Yüce dinimiz İslam’ın temeli ve giriş anahtarı, kelimei şehadet/kelimei tevhittir. Kelime i Şehadet ve Kelime i Tevhidin arasında bir fark yoktur. Biri genel bir ifadedir diğeri de içinde ‘ben’ vurgulaması olan bir ifadedir. Temelde ikisi de aynıdır. Kelime-i Tevhidde, doğrudan inanma vardır. Kelime-i Şahadette ise inanma ile birlikte “şahitlik” vardır. Peygamberimiz (s.a.s.) İslâm'ın beş esas temel üzerine bina edildiğini, bunun birincisinin ‘şehâdet’ getirmek, yani kelime-i tevhid olduğunu söylemiştir.[1]
Kur'an'da tevhid inancı çeşitli yönleriyle sayısız ayette dile getirilir. Özellikle Mekke'de inen ayetler, tam olarak kavranması amacıyla tevhid inancı üzerinde yoğunlaşmıştır. Kur'an, tevhid inancını Allah'ın zatı, tekliği, sıfatları, evren ve insanla ilişkileri açılarından çeşitli boyutlarıyla ortaya koyar. Allah birdir, O'ndan başka ilâh yoktur. O hiçbir şeye muhtaç değildir; her şey O'na muhtaçtır. O'na benzer bir şey yoktur.

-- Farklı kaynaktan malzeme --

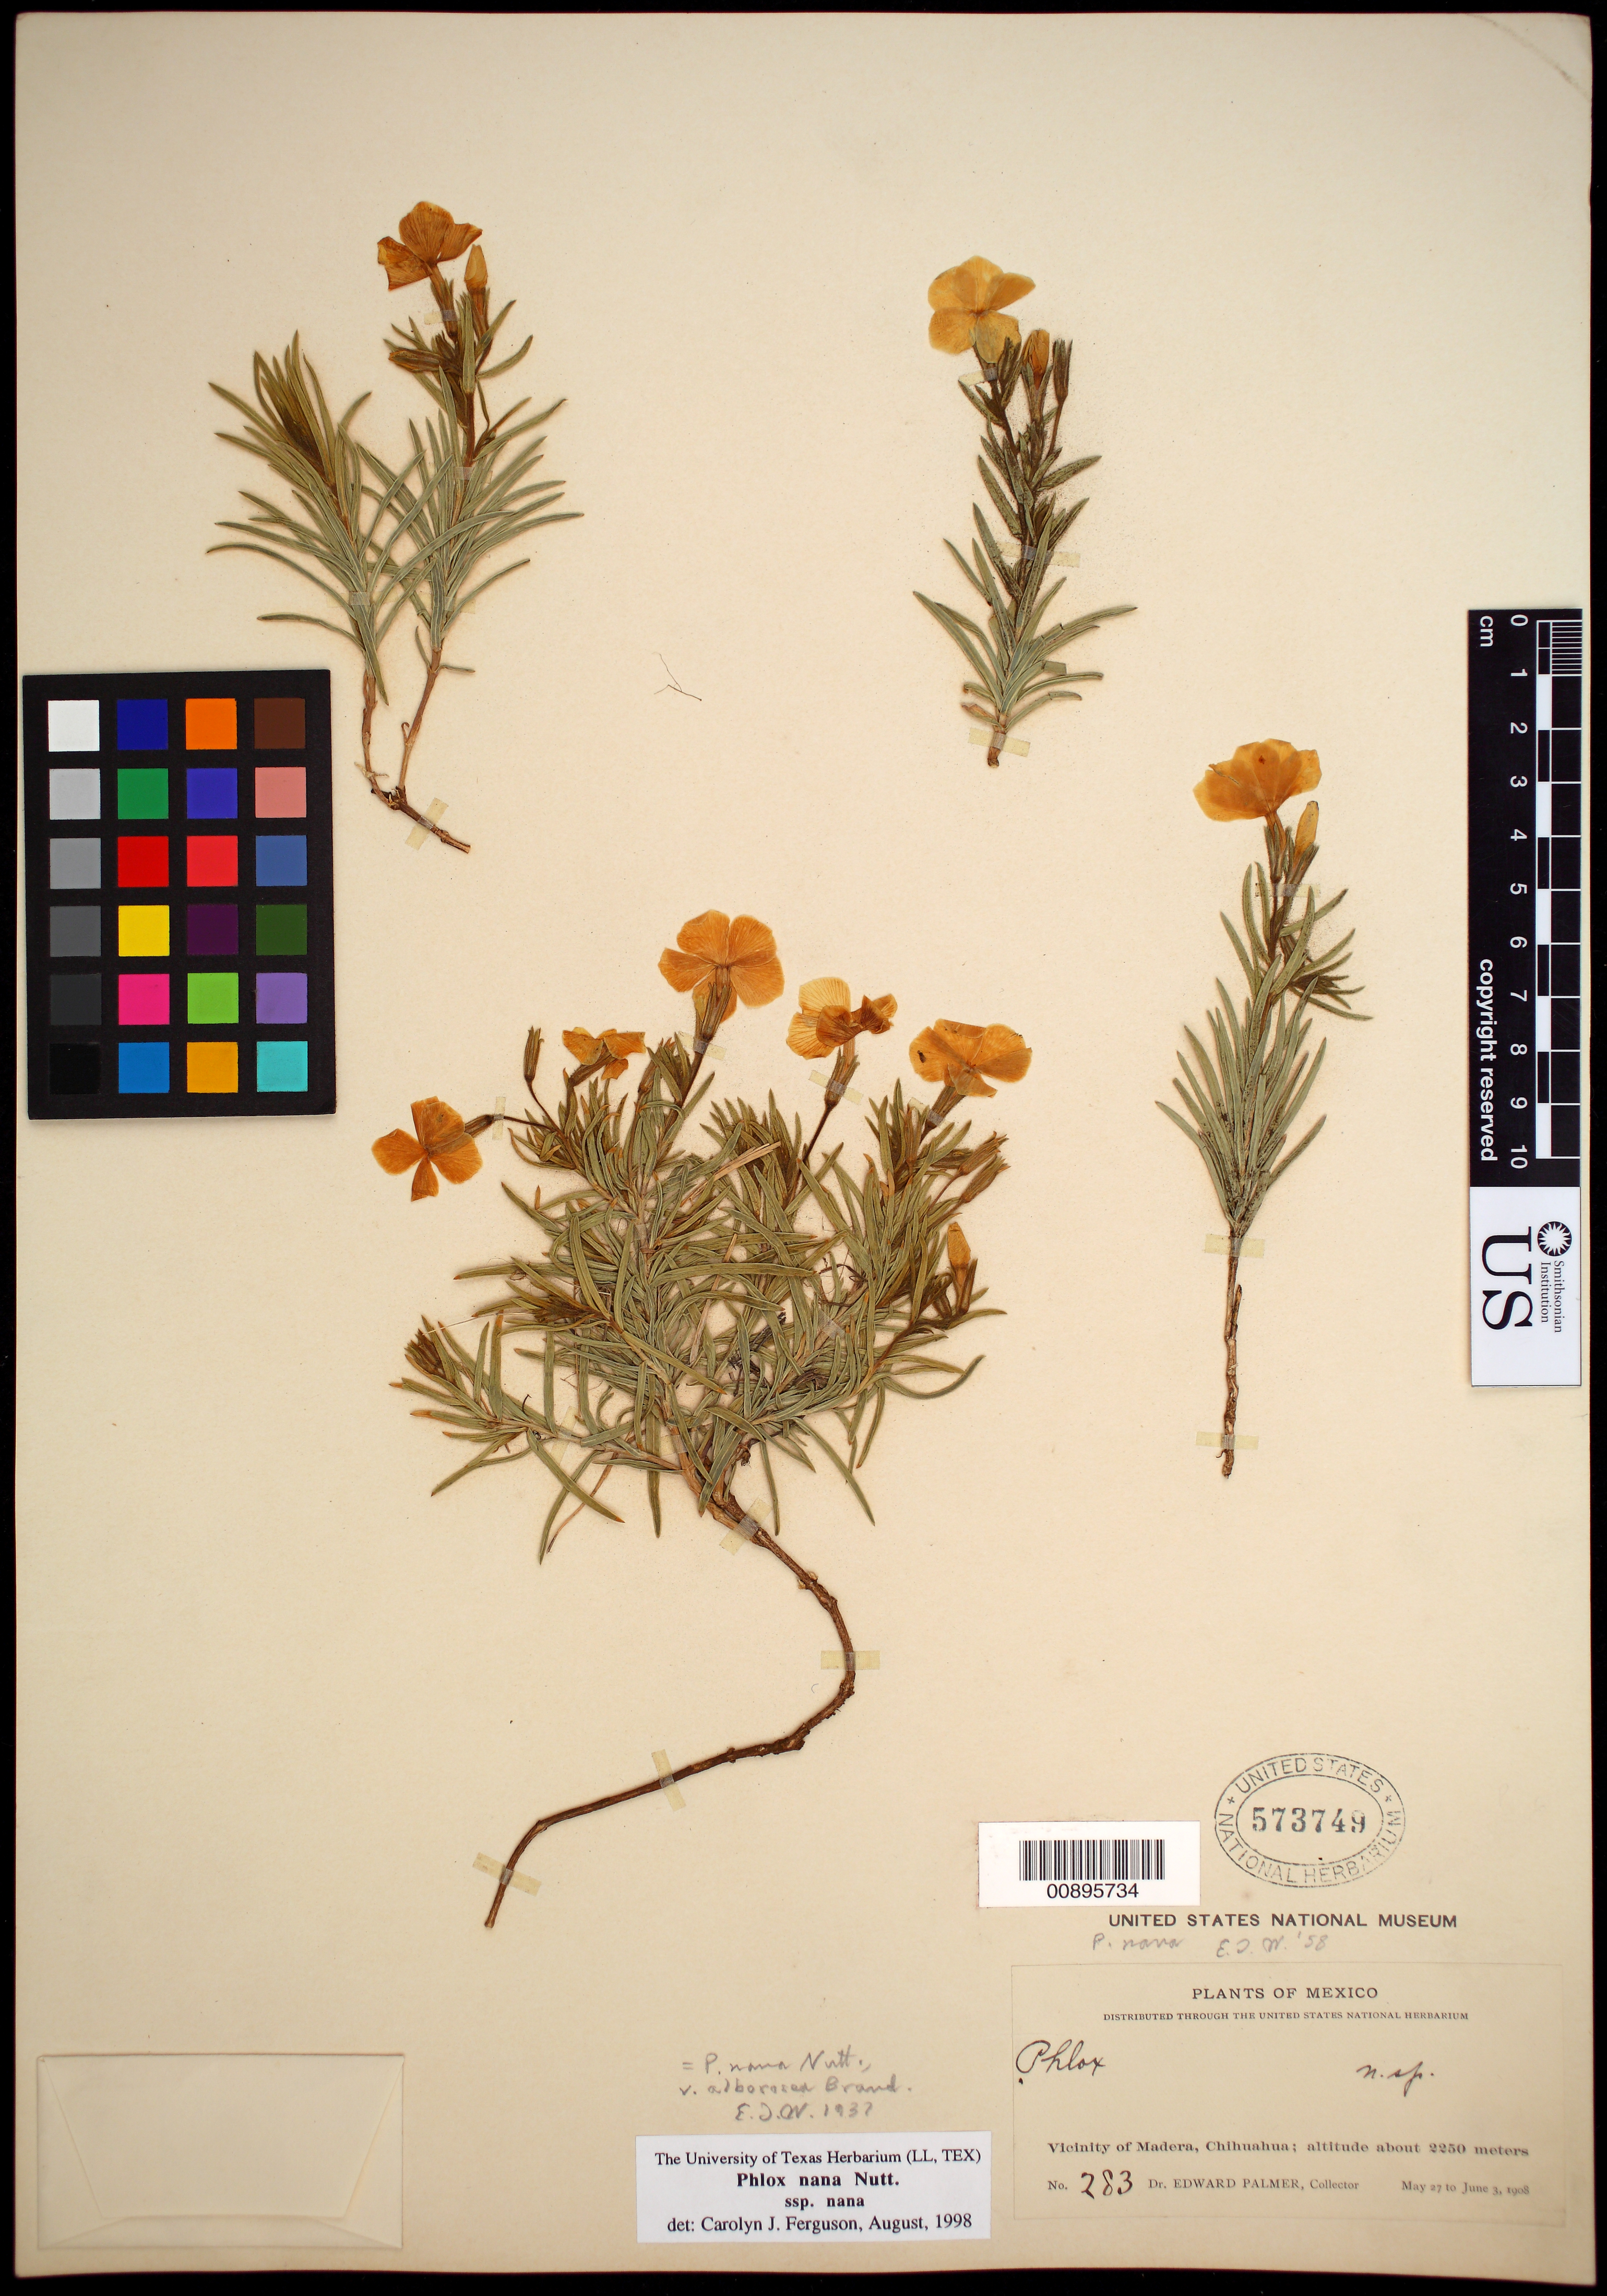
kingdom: Plantae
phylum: Tracheophyta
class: Magnoliopsida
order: Ericales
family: Polemoniaceae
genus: Phlox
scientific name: Phlox nana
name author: Nutt.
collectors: E. Palmer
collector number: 283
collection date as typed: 27 May 1908 to 03 Jun 1908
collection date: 1908-05-27/1908-06-03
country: Mexico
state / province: Chihuahua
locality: Vicinity of Madera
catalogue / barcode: US 573749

O, bir ortağı olmaktan münezzehtir. Eğer O'nun yanı sıra başka tanrılar olmuş olsaydı, onlardan kimileri diğerleri üzerinde egemenlik kurmak isterlerdi. O birdir, ama Hristiyanların sandığı gibi üç içinde bir değildir. O'na oğulları, kızları isnat edenler, İsa (a.s)'ın O'nun oğlu ya da kendisi olduğunu söyleyenler Allah'a iftira etmiş olurlar. O'nun ne oğulları, ne de kızları vardır. O, doğurulmamıştır, doğurmamıştır. Ancak kafirler, hiçbir şey yaratmayan ve kendisi için yaratılmış olan şeyleri O'na ortak koşarlar. O sözde tanrılar ki, ne kötülük, ne de iyilik yapmaya güç yetirebilir; ne ölümü, ne hayatı, ne de yeniden dirilmeyi kontrol edebilirler. Bu nedenle, Allah'la ilişkili olabilecek bir tanrı yoktur. İnsanların uydurduğu tanrılar, zanna dayalı isimlerden ve onların nefislerinin hevasından başka bir şey değildir.[2]
Tevhid, birlik ve birlemek demektir. Allah'ın varlığını ve birliğini tüm yetkin niteliklerin kendisinde toplandığını, eşi ve benzeri bulunmadığını bilmek ve buna inanmaktır. Tevhid kelimesini söyleyen ve buna inanan kişi mümin ve muvahhid adını alır. İnanmayan kişide Mü’min olamaz. Yeryüzünde ne kadar Mü’min varsa onların hepsi de din kardeşidir.